C’était à propos de la Syrie, mais cela aurait pu m’avoir été lancé après mon premier voyage d’observation en Libye, en août 2011…

Que reste-t-il de la Libye et des grandes déclarations de soutien à la « révolution » ?

Où se sont-ils cachés, les responsables, ceux qui ont mené par la bride ce pays dans le chaos inextricable qui le ravage désormais ? Et les ténors des organes médiatiques qui les ont supportés, à grand renfort de titres ronflants ? Où sont ces chantres de l’interventionnisme occidental qui abusaient de termes qu’il ne faudrait plus galvauder par incompétence, « révolution », « démocratie », « liberté » ? On ne les entend plus.

Entre un coup d’État avorté et une insurrection islamiste en devenir, la Libye se délite aujourd’hui, déchirée par les chefs des tribus et les velléités des clans qui se partagent la dépouille de cet État « imaginé » par le colonisateur italien sur les ruines de l’Empire ottoman.

Je me souviens avoir écrit, dès après mon premier contact avec la « révolution libyenne », à propos des « démons et des ombres » de ce pays… Sur le terrain, ça crevait les yeux.

Les tribus ne se battaient pas dans un cadre national, qui n’a jamais existé en Libye que sous la férule du dictateur ; et nullement pour une quelconque idée de la démocratie.

Les chefferies, en effet, n’avaient d’autre attente que de recouvrer le contrôle de leur territoire traditionnel ; elles profitaient dès lors de l’effondrement de l’autorité de Tripoli, balayée par les frappes franco-britanniques, par les bombardements atlantiques, qui allaient anéantir la ville de Syrte, au prix de près de 50.000 cadavres plus tard arrachés aux ruines et très discrètement ensevelis dans le désert voisin.

[Enregistrements d'annotation de mise en page]
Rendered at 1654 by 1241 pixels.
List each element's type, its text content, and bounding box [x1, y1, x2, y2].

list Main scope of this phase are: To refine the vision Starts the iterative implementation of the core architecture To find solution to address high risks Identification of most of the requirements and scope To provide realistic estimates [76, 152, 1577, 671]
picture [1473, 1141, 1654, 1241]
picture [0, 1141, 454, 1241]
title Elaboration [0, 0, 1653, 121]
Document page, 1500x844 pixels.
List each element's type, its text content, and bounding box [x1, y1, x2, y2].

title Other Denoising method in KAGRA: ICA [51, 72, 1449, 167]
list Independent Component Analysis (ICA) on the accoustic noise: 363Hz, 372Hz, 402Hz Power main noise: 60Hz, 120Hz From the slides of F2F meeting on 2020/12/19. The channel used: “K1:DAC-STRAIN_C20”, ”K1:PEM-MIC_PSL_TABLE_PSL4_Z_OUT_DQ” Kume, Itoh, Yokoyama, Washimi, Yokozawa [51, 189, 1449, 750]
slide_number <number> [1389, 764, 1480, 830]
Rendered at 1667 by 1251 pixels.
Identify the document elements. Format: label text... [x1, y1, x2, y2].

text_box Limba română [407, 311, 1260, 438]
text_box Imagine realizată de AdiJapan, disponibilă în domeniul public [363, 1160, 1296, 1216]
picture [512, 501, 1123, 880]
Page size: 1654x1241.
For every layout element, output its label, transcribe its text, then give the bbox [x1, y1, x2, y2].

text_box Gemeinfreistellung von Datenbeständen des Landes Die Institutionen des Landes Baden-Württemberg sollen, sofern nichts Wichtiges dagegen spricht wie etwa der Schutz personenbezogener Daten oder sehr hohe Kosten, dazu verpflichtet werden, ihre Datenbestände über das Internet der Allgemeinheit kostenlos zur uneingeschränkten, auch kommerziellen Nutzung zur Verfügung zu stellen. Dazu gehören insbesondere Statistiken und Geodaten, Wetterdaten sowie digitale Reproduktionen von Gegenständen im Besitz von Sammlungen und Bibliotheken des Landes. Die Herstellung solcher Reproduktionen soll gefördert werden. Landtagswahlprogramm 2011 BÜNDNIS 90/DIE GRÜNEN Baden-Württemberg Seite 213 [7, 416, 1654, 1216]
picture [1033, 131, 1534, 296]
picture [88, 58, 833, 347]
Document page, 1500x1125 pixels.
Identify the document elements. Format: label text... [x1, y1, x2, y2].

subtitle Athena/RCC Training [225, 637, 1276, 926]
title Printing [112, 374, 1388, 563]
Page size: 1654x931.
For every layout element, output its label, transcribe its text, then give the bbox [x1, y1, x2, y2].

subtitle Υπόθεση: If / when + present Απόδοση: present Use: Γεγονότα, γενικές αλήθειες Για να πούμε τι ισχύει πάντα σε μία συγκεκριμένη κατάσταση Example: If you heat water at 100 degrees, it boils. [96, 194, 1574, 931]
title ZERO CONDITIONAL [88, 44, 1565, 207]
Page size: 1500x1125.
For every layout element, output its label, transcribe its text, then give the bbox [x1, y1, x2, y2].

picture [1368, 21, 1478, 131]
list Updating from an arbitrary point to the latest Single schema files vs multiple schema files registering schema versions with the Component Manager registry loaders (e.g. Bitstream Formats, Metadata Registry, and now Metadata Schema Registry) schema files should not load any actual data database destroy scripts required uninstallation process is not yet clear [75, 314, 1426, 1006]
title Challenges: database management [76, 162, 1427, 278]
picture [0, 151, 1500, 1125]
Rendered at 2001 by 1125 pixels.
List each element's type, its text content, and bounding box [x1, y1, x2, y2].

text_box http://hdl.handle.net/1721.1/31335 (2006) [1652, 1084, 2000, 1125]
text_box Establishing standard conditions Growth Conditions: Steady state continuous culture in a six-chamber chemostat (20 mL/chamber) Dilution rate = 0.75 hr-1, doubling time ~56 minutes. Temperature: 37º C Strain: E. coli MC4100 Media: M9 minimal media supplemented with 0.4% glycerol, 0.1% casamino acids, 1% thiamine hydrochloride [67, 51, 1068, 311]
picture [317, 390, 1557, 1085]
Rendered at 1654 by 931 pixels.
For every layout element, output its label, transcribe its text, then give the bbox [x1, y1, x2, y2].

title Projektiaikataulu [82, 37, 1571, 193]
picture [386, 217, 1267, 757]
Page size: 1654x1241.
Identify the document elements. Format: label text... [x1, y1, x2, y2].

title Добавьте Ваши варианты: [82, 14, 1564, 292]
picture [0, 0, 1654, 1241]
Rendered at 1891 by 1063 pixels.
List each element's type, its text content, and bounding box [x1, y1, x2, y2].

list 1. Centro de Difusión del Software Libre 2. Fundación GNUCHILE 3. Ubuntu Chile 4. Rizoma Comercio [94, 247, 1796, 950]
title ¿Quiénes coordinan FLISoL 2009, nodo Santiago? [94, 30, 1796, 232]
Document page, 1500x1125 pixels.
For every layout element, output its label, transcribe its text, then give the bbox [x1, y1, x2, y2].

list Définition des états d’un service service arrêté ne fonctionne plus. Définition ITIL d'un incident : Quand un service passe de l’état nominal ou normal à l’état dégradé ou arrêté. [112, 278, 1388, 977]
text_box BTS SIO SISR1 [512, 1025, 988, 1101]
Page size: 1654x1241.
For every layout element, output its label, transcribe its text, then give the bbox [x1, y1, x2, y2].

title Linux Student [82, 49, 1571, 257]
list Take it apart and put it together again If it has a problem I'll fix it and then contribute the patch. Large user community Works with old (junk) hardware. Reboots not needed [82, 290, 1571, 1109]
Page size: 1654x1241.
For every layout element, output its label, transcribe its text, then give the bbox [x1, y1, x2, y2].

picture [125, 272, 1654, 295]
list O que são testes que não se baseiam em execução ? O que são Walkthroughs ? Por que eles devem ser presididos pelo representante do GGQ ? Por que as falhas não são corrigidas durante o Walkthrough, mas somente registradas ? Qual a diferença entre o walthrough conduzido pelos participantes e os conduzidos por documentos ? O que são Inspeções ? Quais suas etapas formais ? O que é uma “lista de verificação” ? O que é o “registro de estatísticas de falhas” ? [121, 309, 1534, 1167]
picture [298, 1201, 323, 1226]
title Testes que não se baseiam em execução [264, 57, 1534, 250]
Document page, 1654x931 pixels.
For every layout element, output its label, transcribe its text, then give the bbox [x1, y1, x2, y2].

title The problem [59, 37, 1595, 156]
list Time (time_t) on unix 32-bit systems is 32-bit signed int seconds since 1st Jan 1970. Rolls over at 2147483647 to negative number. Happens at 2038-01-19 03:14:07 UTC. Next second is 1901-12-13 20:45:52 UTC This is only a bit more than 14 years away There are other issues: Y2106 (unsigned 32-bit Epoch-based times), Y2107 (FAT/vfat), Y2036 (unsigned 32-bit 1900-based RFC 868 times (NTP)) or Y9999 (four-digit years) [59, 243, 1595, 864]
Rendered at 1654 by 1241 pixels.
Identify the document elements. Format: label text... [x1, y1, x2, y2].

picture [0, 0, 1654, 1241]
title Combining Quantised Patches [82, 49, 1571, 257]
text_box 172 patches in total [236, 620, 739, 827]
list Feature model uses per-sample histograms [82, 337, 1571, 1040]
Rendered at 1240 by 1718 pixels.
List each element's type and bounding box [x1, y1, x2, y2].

TRAVAIL À FAIRE >>
a. Répondez à ces questions sur l'extrait consacré à la Libye :
(i) De quel pays s'agissait-il dans le propos évoqué dès la première phrase ?
(ii) En quel mois et quelle année a eu lieu le premier voyage d'observation en Libye ?
(iii) Quelle ville les bombardements atlantiques allaient-ils anéantir ?
b. Relevez tous les termes que, selon l'extrait sur la Libye, il ne faudrait plus galvauder par incompétence.
c. Poursuivez l'extrait sur la Libye à partir de sa dernière phrase.
Ces enregistrements n'ont aucun lien avec l'extrait.

RÉPONSES DÉTAILLÉES >>
a.
(i) La Syrie.
(ii) En août 2011.
(iii) La ville de Syrte.

b. « révolution », « démocratie », « liberté »

c.
Quant aux Berbères du Djebel Nefoussa, ils rêvaient tout éveillés d’indépendance, tandis que, dans l’ombre, les « fous de Dieu » attendaient l’heure propice à l’avènement de leur terrible dessein.

Mais les quelques vautours occidentaux appâtés, qui par le parfum fétide du pétrole, qui par celui du gaz, qui par l’envie de mettre fin aux provocations africanistes du « Guide », tous étaient trop affamés pour que leurs oreilles entendissent les rares voix qui annonçaient le désastre.

Trois ans plus tard, ces rapaces se sont retirés, penauds, déconfits, dépités, eux qui avaient cru mettre la patte sur le magot libyen en s’acoquinant avec un pseudo-gouvernement « de transition », ramassis d’anciens Kadhafistes ambitieux retournés au dernier moment et de quelques droits-de-l’hommiens naïfs abusés pour l’occasion, en guise de témoins de moralité… Ils sont passés à d’autres choses ; et la population de Libye meurt un peu plus chaque jour que Dieu fait.

On m’avait sifflé, à l’époque, rebaptisé de quelques noms d’oiseau et, un peu partout, j’étais désigné comme « l’ami de Kadhafi », prétendu « défenseur du régime » opposé à la « démocratie en marche ». Moi, un « Kadhafiste » ? M’enfin… Fallait-il maintenir le dictateur au pouvoir ? Certes, non ! Mais était-il sage, pour autant, de précipiter dans la bourrasque un État artificiel, que les observateurs avertis savaient déjà fissurés de toutes parts ?

À lire la presse, aujourd’hui, j’ai l’impression fausse d’un retour, trois ans en arrière, dans mes propres écrits ; et je dois, parfois, me pincer pour m’assurer que je ne suis pas en train de cauchemarder.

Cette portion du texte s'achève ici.